> **TEXTE SOURCE**:
La notice d’information des médicaments subira-t-elle le même sort que les journaux et sera-t-elle bientôt remplacée par un document 100 % électronique ?
C’est ce que l’on peut craindre en lisant l’article 63 de la directive pharmaceutique qui vient de faire l’objet d’un accord informel au sein du Parlement européen, et qui laisse aux Etats membres la possibilité d’opter pour la seule e-notice, conformément à la proposition de la Commission européenne. Un projet pilote de l’Agence nationale de sécurité du médicament et des produits de santé (ANSM), qui devrait être lancé prochainement et qui vise à tester la dématérialisation des notices de médicaments via l’utilisation d’un QR Code, fait écho à cette initiative, au niveau national.
La notice est un document de référence principalement destiné aux patients. Elle comprend des informations essentielles pour la bonne utilisation du médicament : indications, contre-indications, effets indésirables, posologie, mode d’administration, etc. Le développement des notices dématérialisées, déjà disponibles en ligne – sur le site de l’Agence européenne du médicament ou la base de données publique des médicaments en France – complète utilement les notices papier et apporte des bénéfices incontestables pour les patients : plusieurs langues disponibles, possibilité de mise à jour rapide, etc.
Mais si la notice dématérialisée présente un intérêt certain, elle ne donne pas les mêmes garanties d’accessibilité que la notice papier. Préserver cette dernière permet notamment de prendre en compte la variété des publics et l’éloignement du numérique de certains groupes de population, à l’instar des personnes âgées ou des patients vivant dans des « zones blanches » ou ayant une couverture mobile et/ou un réseau internet de mauvaise qualité.
France Assos Santé demande aux parlementaires européens et aux autorités françaises de défendre la complémentarité de la notice dématérialisée par rapport à la version papier, en excluant tout remplacement à court ou moyen terme, autrement dit sans possibilité pour les États membres de choisir entre l’une ou l’autre option, ou pour la Commission européenne d’imposer la seule notice dématérialisée via des actes délégués.

> **CONSIGNES**:
1. D'après le texte sur la notice des médicaments, quel article de la directive pharmaceutique laisse aux États membres la possibilité d'opter pour la seule e-notice ?
2. Reprenez, s'il vous plaît, le texte sur la notice des médicaments et poursuivez-le après sa dernière phrase.

> **DONNÉES FOURNIES**:
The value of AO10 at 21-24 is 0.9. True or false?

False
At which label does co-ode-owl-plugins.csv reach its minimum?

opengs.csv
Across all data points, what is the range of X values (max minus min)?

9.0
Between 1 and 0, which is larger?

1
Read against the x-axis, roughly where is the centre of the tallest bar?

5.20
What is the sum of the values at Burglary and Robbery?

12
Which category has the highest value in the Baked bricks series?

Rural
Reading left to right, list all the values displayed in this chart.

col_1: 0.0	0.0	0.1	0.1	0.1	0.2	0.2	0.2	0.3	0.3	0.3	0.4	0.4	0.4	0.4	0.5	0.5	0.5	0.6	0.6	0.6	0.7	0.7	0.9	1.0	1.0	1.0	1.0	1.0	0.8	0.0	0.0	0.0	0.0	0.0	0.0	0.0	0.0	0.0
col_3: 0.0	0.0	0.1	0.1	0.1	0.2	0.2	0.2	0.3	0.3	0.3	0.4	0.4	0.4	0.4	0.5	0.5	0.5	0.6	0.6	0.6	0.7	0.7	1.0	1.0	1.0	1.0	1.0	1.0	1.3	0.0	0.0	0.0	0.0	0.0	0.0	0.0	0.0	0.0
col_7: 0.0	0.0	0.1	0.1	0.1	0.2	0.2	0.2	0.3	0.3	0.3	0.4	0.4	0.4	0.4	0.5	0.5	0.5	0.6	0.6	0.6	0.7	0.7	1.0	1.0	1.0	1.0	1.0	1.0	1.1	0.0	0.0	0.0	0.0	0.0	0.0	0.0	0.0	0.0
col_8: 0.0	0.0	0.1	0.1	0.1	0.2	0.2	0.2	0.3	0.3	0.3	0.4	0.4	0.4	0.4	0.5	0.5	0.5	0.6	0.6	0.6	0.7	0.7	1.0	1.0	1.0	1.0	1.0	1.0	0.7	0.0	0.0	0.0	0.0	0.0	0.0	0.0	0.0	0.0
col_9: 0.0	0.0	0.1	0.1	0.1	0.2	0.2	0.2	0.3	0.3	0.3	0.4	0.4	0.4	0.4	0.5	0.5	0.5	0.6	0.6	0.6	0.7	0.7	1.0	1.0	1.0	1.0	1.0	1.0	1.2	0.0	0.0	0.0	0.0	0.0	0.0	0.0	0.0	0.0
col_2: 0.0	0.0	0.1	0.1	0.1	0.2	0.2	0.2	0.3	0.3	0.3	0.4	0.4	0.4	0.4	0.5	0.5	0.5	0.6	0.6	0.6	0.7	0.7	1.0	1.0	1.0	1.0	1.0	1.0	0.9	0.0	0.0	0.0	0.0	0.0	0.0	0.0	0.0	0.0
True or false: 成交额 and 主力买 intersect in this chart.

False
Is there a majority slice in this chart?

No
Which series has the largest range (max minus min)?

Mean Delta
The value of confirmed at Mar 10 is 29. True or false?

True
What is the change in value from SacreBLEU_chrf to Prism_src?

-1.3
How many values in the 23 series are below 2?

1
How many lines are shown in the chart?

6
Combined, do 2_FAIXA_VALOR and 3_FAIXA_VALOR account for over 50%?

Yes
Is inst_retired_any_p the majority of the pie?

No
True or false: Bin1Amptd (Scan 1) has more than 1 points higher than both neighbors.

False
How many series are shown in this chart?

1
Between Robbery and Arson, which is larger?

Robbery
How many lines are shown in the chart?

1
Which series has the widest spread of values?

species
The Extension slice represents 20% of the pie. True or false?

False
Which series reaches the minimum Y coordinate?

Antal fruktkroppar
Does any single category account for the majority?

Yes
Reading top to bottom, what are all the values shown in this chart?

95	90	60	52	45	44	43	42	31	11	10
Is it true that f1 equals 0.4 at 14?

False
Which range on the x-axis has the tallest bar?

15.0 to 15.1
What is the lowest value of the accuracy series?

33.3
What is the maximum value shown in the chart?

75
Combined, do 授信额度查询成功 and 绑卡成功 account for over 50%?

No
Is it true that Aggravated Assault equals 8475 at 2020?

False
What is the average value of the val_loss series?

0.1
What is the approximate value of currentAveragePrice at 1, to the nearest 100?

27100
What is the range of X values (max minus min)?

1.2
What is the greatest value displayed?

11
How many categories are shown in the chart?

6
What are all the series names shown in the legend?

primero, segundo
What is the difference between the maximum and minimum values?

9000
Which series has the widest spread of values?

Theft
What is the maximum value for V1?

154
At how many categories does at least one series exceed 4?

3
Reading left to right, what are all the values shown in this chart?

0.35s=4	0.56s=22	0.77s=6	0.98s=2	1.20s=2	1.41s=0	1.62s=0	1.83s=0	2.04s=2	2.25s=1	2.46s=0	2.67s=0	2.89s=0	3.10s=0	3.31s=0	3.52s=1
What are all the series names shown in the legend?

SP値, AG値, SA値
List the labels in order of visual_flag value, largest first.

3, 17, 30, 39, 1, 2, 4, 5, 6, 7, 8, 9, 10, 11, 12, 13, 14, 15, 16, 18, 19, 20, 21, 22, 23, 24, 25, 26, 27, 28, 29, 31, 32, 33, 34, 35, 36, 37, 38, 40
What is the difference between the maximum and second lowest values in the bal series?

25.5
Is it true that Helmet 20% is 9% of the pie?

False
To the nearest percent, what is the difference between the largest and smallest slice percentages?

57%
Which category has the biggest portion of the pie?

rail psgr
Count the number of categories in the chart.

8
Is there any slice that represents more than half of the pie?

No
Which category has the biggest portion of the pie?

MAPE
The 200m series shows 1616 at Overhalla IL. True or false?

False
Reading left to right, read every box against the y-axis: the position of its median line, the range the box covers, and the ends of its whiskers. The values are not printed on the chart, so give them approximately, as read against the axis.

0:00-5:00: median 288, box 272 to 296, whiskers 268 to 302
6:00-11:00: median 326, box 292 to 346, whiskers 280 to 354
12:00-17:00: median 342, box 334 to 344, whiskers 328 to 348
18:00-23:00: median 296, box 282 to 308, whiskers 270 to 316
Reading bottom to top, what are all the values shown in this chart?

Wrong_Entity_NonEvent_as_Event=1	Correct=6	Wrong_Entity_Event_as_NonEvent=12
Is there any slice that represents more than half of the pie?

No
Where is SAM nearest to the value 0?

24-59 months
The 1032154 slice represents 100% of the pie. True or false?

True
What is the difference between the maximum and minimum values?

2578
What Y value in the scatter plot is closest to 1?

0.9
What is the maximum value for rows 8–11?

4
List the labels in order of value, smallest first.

> **CORRIGÉ**:
1. L'article 63.

2.
La sécurité des patients et le bon usage du médicament doivent primer sur toute autre considération.
Par ailleurs, l’accès des patients à la notice dématérialisée, que ce soit via un QR Code, une recherche en ligne ou toute autre modalité, est susceptible de fournir des informations et données très sensibles sur l’état de santé des patients. Il est donc indispensable, outre le respect du RGPD et de la directive du 12 juillet 2002 sur la protection de la vie privée dans le secteur des communications électroniques, que des mesures soient adoptées pour interdire tout traçage et/ou profilage des patients à des fins commerciales, ou même à des fins d’information personnalisée.
Il est en effet essentiel que les patients aient accès à une information sûre, complète et contrôlée par les autorités de santé, afin d’éviter tout risque de manipulation de cette information.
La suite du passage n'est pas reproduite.